A forty-year-old woman with a university diploma and no official job – such is the average majority candidate, says Svitlana Harashchenko from the Kirovohrad-based civil organization Kolo, who participated in the gender monitoring project of the current Verkhovna Rada elections.
“We have the youngest candidates, we have two – they were born in ’93, and the oldest candidate – she was born in ’44. Overall, a significant age decrease has been observed among the candidates,” she notes.
According to the expert, compared to the previous parliamentary elections, the number of women with high school and technical education has grown – about 10% of all female candidates. In terms of profession, most female candidates quality as unemployed, female entrepreneurs are in second place, students and female soldiers have been represented for the first time, adds Harashchenko. According to her, the biggest number of female majority candidates came from Luhansk (60) and Odesa (54) oblasts, the smallest – in Zakarpattya (4) and Chernivtsi (5) oblasts.
The overall number of female candidates has increased: 4% more in party lists and 2% more among single-mandate districts, says head of the Volyn-based civil organization Gender Center Oksana Yarosh. At the same time, according to her, the law on political parties states that there should be no less than 30% of women in the lists, however frequently this norm is only technically met, and women end up in the obviously non-passing part of the list.
“Our parliament never had more than 10% female representatives.

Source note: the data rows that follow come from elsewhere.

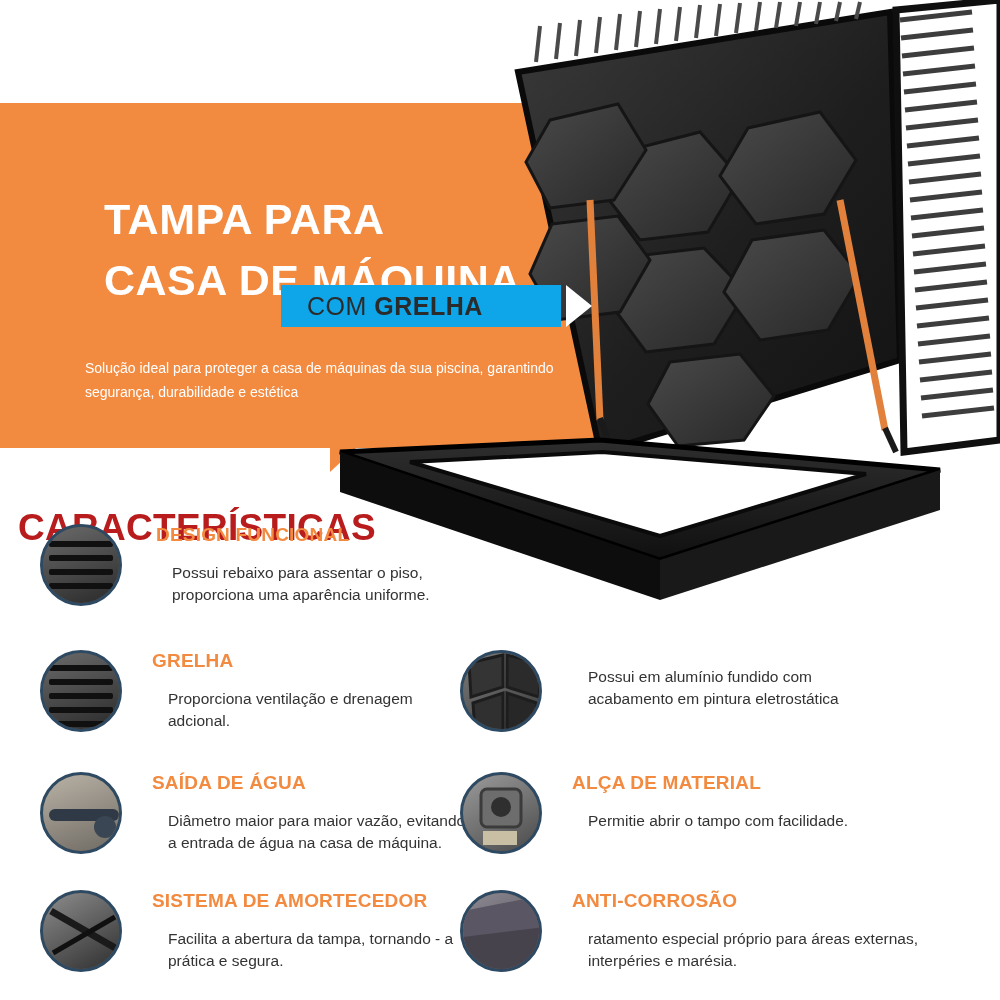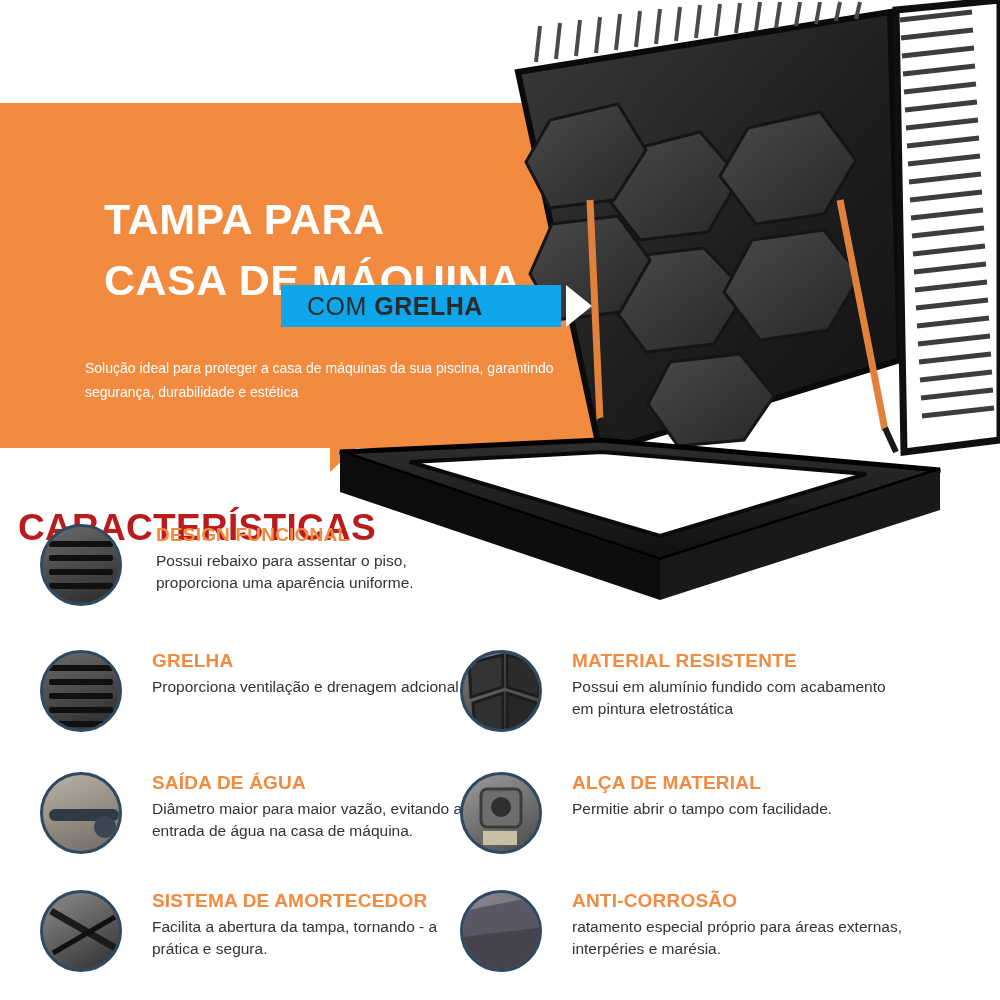--- a/index.html
+++ b/index.html
@@ -143,21 +143,21 @@
     font-weight: bold;
     font-size: 19px;
     letter-spacing: 0.2px;
     margin: 0 0 4px 0;
     white-space: nowrap;
   }
   .feature .fdesc {
     color: #333333;
     font-size: 15.5px;
     line-height: 1.45;
-    margin: 0;
+    margin: 16px;
   }
 
   
   .art { position: absolute; inset: 0; }
   .art.grille { background: linear-gradient(160deg,#6a6a6a,#2a2a2a); }
   .art.grille i {
     position: absolute;
     left: 8%;
     width: 84%;
     height: 6px;
@@ -359,21 +359,20 @@
     <div class="art hex">
       <svg width="82" height="82" viewBox="0 0 82 82" aria-hidden="true">
         <polygon points="6,10 40,2 40,34 8,44" fill="#343434" stroke="#1d1d1d" stroke-width="3"></polygon>
         <polygon points="44,2 78,10 76,44 44,34" fill="#2b2b2b" stroke="#1d1d1d" stroke-width="3"></polygon>
         <polygon points="10,50 40,40 40,78 12,78" fill="#303030" stroke="#1d1d1d" stroke-width="3"></polygon>
         <polygon points="44,40 74,50 72,78 44,78" fill="#272727" stroke="#1d1d1d" stroke-width="3"></polygon>
       </svg>
     </div>
   </div>
   <div class="body" style="left:112px">
-    <p class="ftitle">MATERIAL RESISTENTE</p>
     <p class="fdesc">Possui em alumínio fundido  com acabamento em pintura eletrostática</p>
   </div>
 </div>
 
 <div class="feature" style="left:460px; top:772px;">
   <div class="thumb">
     <div class="art handle">
       <svg width="82" height="82" viewBox="0 0 82 82" aria-hidden="true">
         <rect x="18" y="14" width="40" height="38" rx="6" fill="#6d6d6d" stroke="#3b3b3b" stroke-width="3"></rect>
         <circle cx="38" cy="32" r="10" fill="#2f2f2f"></circle>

We hope that when the CEC has final majority results, this number will increase. Not by much, but a little. Which is why we have such a moderately optimistic prognosis,” she says.
International observers also noted a small number of women who ran on single-mandate districts. In particular, head of the OSCE Human Rights Bureau mission Tana de Zulueta, noted: “The inclusion of a big number of women in the ‘passing’ part of the list could testify to a more balanced representation, but this does not regard majority districts. There are few female candidates there, and we are yet to see how many are elected.”
Fesenko: a different quality of female politicians in the Verkhovna Rada
These elections to the Verkhovna Rada showed that a ‘new wave’ of female politicians appeared in Ukraine. Among the parties which already surpass the 5-percent barrier there are two whose lists are headed by women, notes political expert Volodymyr Fesenko.
“Before we had individual successful leading women, first and foremost, Yulia Tymoshenko, but there were other influential personae: Bohatyryova, Hanna Herman. However, a young wave of women appeared now, a new wave of female politicians. I think this has to do with the change of political generations, and more active participation on part of the women themselves. They are also very noticeable in the expert community: Svetlana Zalishchuk, Anna Hopko etc.,” he notes.
According to the Ukrainian Statistics Service, as of September last year there were 24,4 million women and 20,9 million men in Ukraine. At the same time, there were only 9,4% of women in the seventh Verkhovna Rada.